> _EXERCISE AIM_: Collect each line of the records below that contains the word "data", copying every such line in full.

> _PROVIDED INFORMATION_:
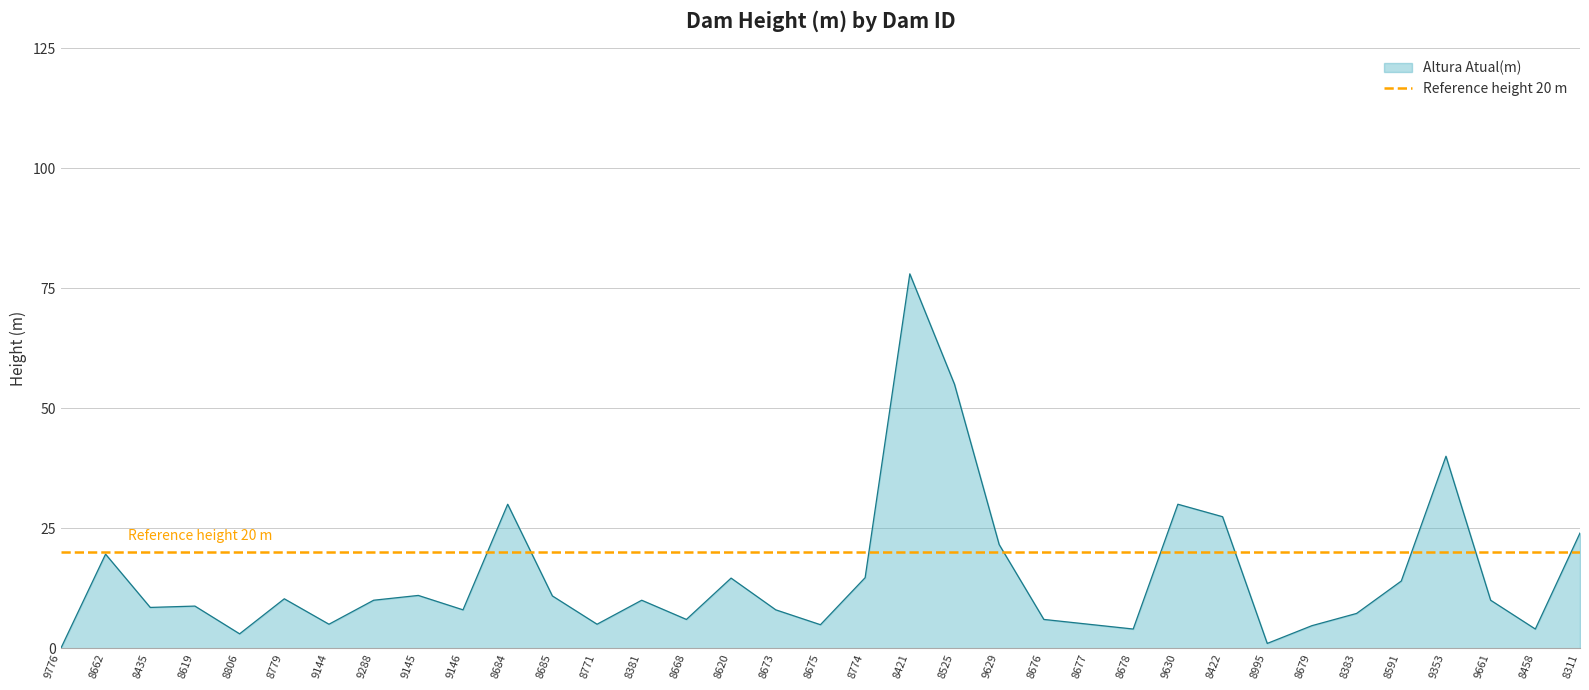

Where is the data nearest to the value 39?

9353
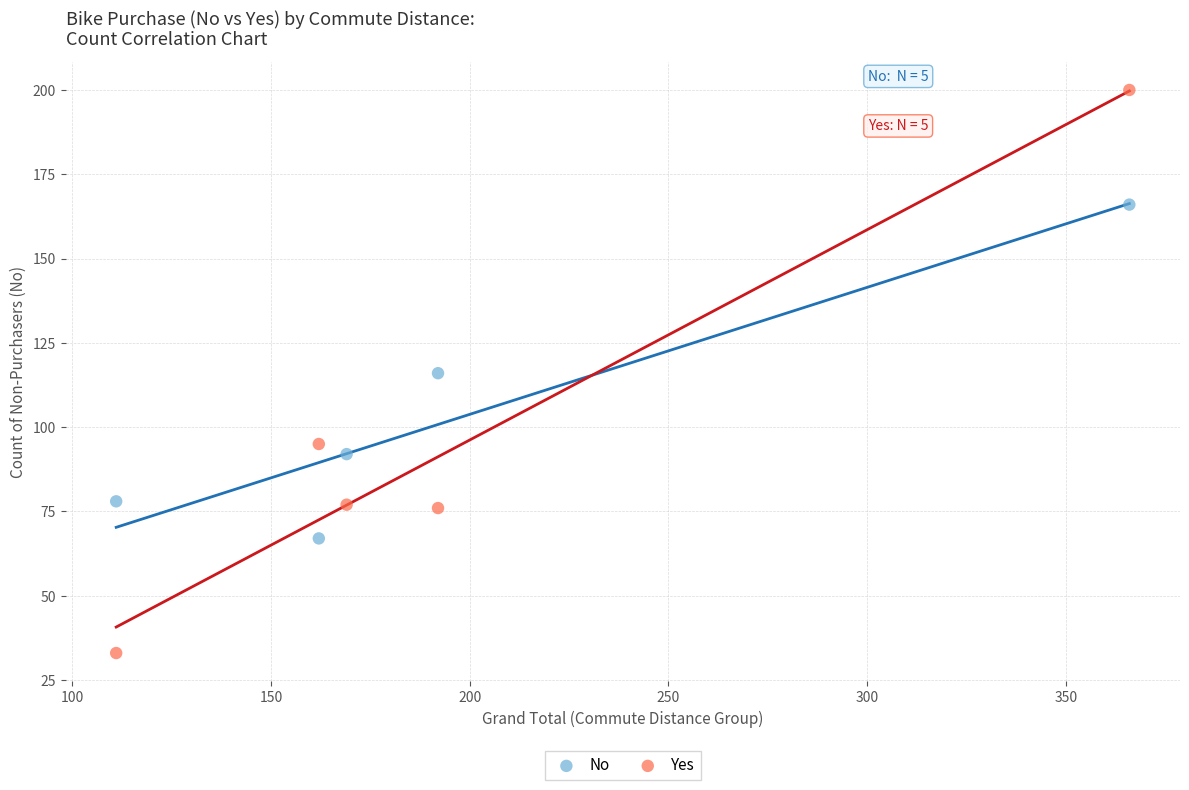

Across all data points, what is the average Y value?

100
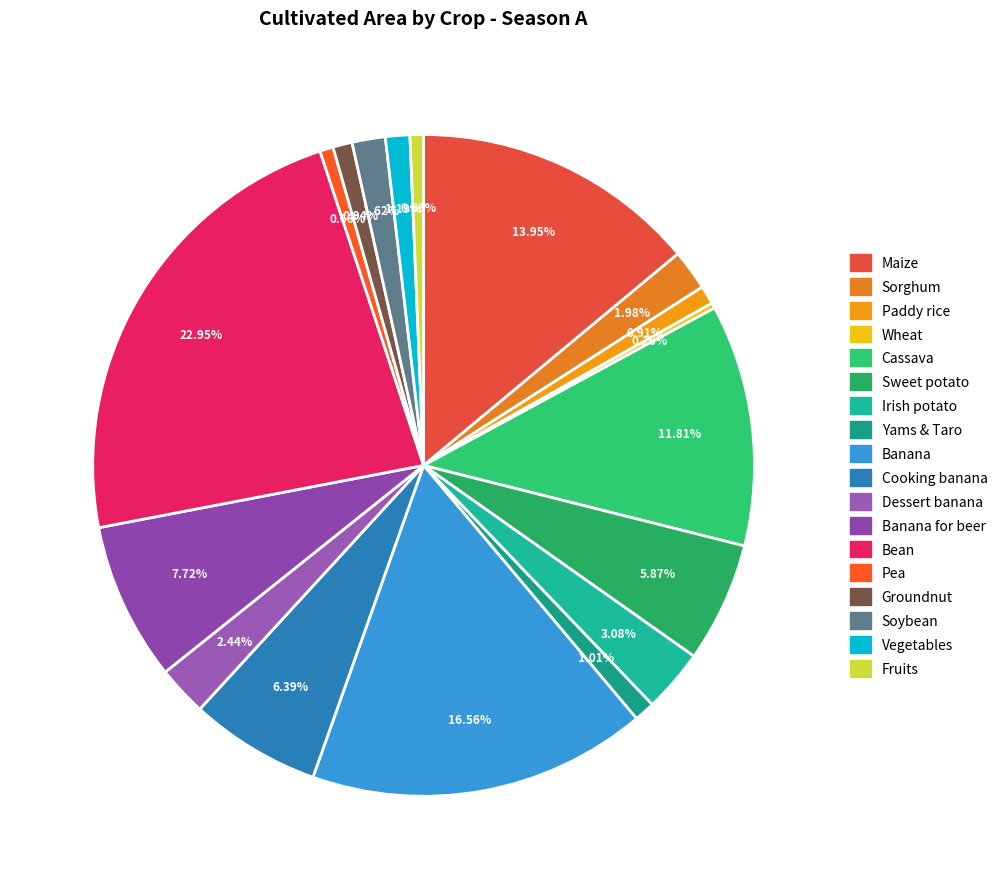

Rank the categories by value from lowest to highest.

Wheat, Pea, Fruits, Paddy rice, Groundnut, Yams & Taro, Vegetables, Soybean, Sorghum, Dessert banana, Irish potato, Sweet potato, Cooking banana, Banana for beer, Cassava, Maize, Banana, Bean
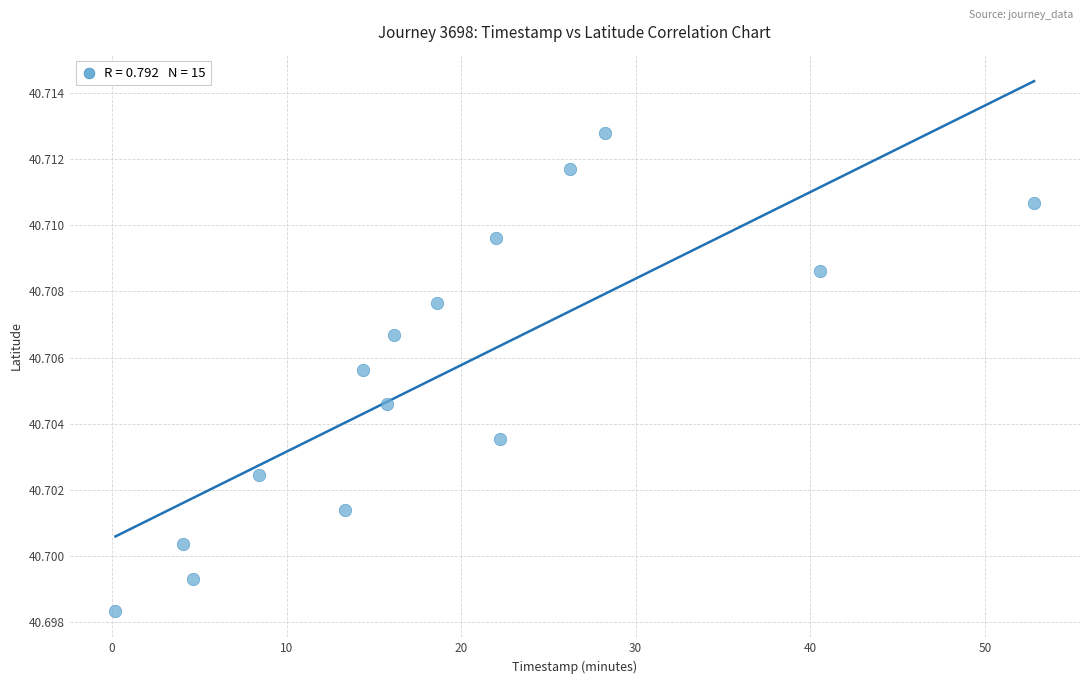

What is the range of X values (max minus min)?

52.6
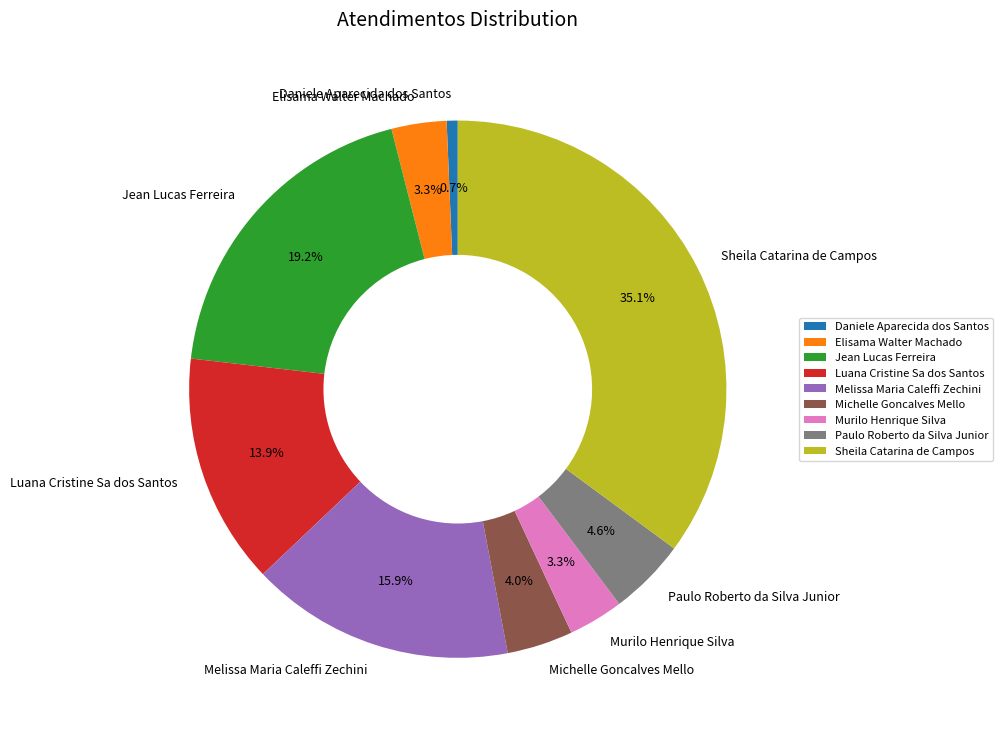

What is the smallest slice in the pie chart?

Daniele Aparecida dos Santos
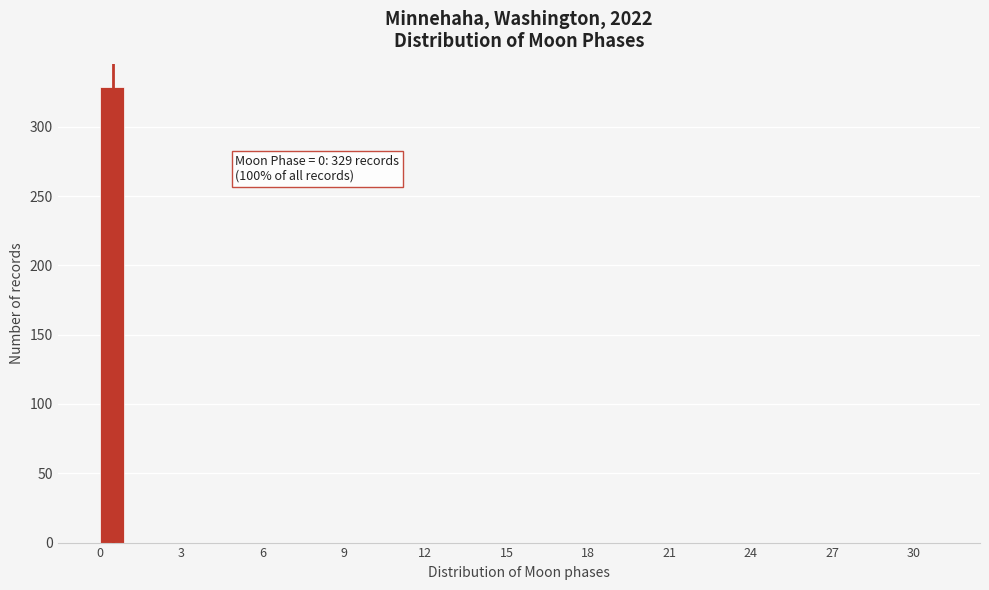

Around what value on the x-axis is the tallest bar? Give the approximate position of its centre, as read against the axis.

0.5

> _EXERCISE ANSWER_:
Where is the data nearest to the value 39?
Across all data points, what is the average Y value?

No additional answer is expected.